Dopo l’assorto silenzio dei giorni della Passione, lo scioglimento delle campane, che prima del Concilio avveniva al mattino del Sabato Santo, era accolto in Valnerina tra manifestazioni di giubilo e riti propiziatori.
A Onelli di Cascia, si usava ballare in piazza al suono dell’organetto: un anziano del luogo, Ugo Spuntarelli, rievoca con profonda nostalgia quel tripudio sonoro che empiva le valli, cui faceva eco il suono di campane vicine e lontane. Anche a Offida, nell’Ascolano, ragazzi e ragazze vestiti a festa si prendevano per mano e ballavano in tondo cantando antichi canti della Resurrezione.
A Rocchetta di Cerreto di Spoleto, quando «sciojeano le campane», quasi a imprigionare la sacra onda sonora, i contadini si affrettavano a legare assieme ramoscelli di alberi da frutto perché, spiegava Pierina Todini memore degli insegnamenti degli avi, «diceano che portavano tanta maggior frutta». Lo stesso facevano i contadini delle Marche.
Al suono novello, nunzio della Resurrezione, era attribuito un potere di rinnovamento e rigenerazione: nel Casciano e nel Nursino le madri facevano muovere i primi passi ai loro piccoli: avrebbero imparato a camminare più in fretta.
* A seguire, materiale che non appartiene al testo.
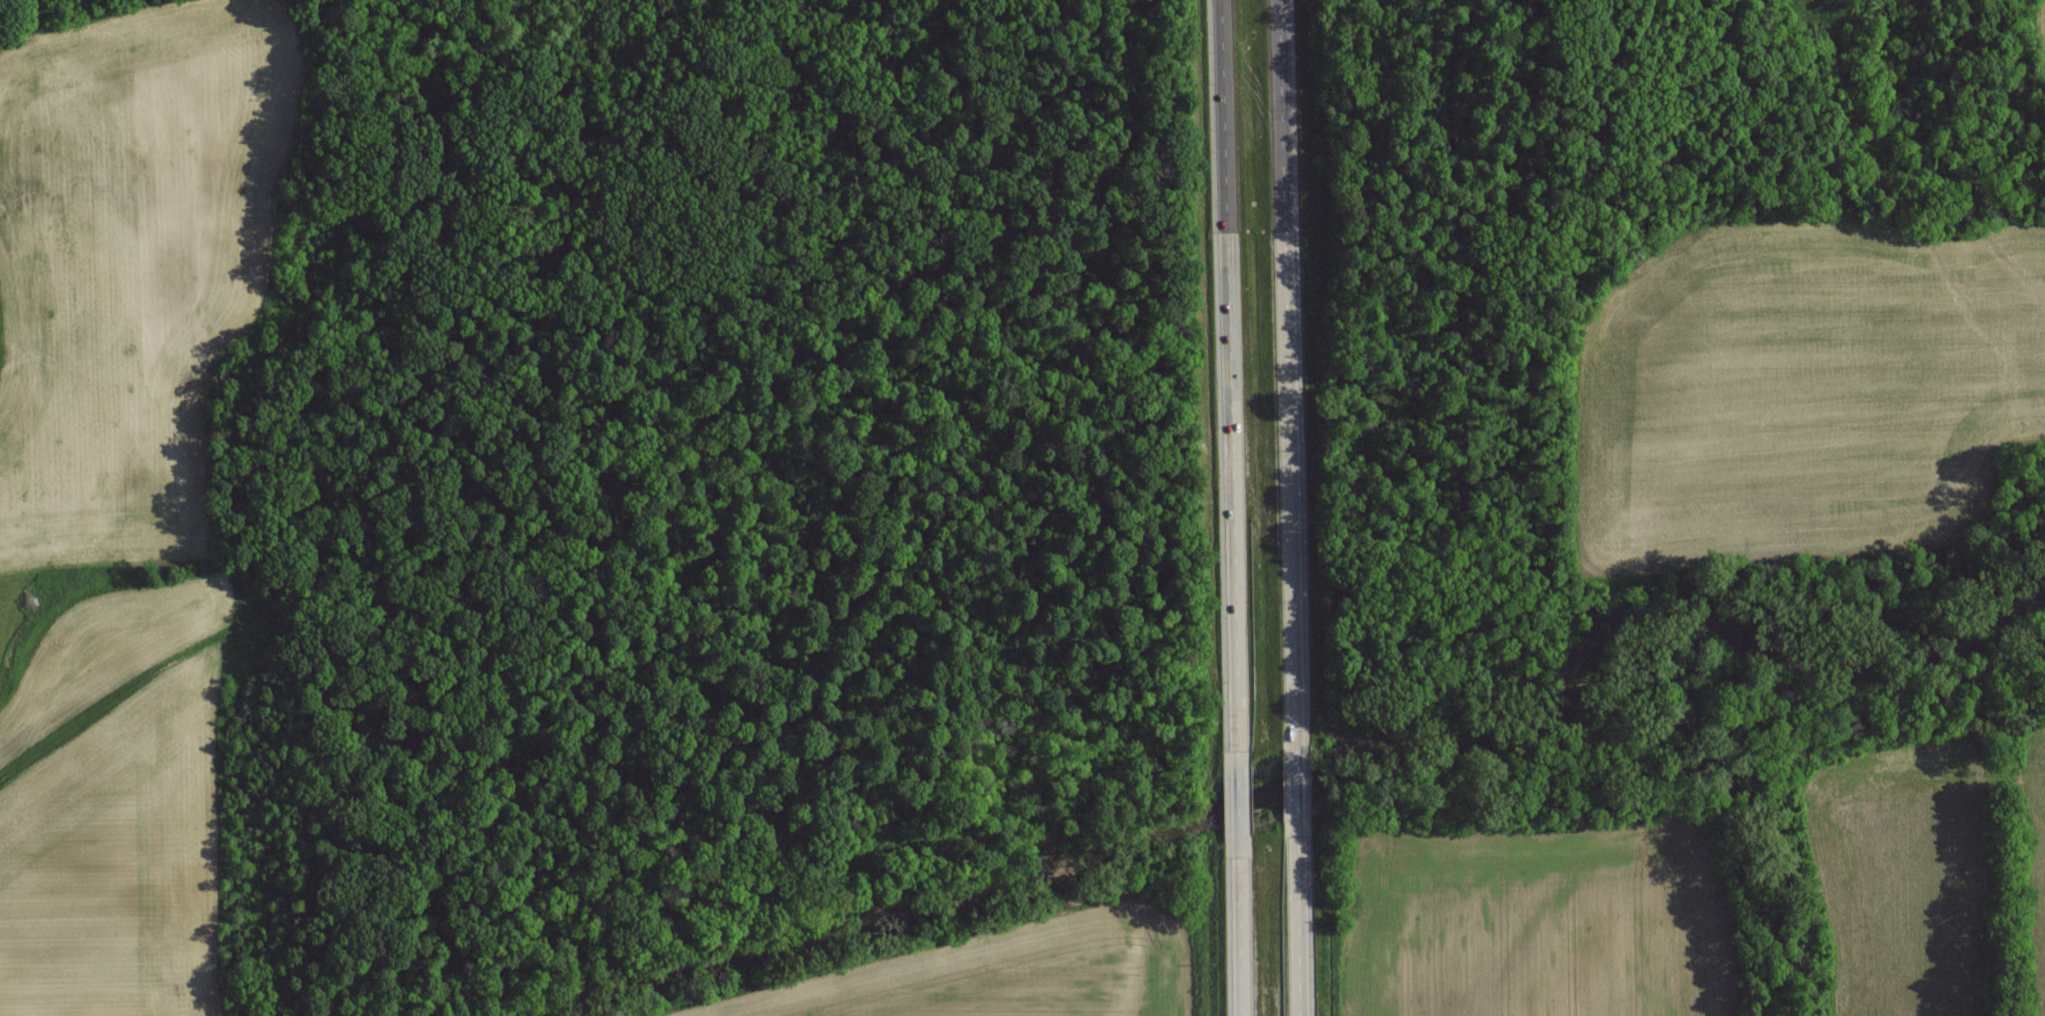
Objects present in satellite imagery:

Lo stesso accadeva nelle Marche e in Abruzzo. A Norcia, Serravalle, Todiano di Preci, Ospedaletto e Castelluccio di Norcia, invece, stendevano al suolo i bambini e li facevano ruzzolare (scuturà) per preservarli dai dolori di pancia: «dicevano che era come ‘na benedizïone, li levavano dal diavolo». Scandendo l’ultima frase, l’ultranonagenaria Orsola Leopardi di Serravalle di Norcia diventò seria e ci fissò negli occhi.
A Preci, le madri esortavano i figli a rotolarsi al suolo finché durava il suono delle campane: «Méttite pe’ terra, cutùrate, cutùrate!» dicevano loro. Ridesta dal letargo invernale, pregna del sacro suono, la terra germinante offriva intatti i suoi poteri salutari e terapeutici.
In Abruzzo, per tutto il tempo in cui le campane suonavano, donne e bambini si rotolavano al suolo per restare immuni per un anno dai mali al ventre. Gli uomini lo facevano lontano da sguardi indiscreti. Le ragazze di Vasto in Abbruzzo, scioglievano le chiome esponendole alle sonore vibrazioni dei bronzi perché crescessero belle e folte.
A Norcia, aprivano i rubinetti di casa per far sgorgare l’acqua penetrata dal suono nuovo, resa salutare da colui che ha vinto la morte. Quando in casa l’acqua non c’era, si correva al fontanile, come usavano nei paesi della Valle d’Aosta dove, oltre a bere l’acqua sacra della Resurrezione, ci si lavava il viso per assicurarsi buona salute.
Il suono nuovo, inoltre, penetrando dalle finestre spalancate, avvolgeva santificandoli i cibi della colazione pasquale esposti sul desco sopra la tovaglia di lino fresca di bucato e scacciava il male da ogni angolo della casa che le laboriose pulizie quaresimali avevano reso netta e degna di accogliere la benedizione del Risorto.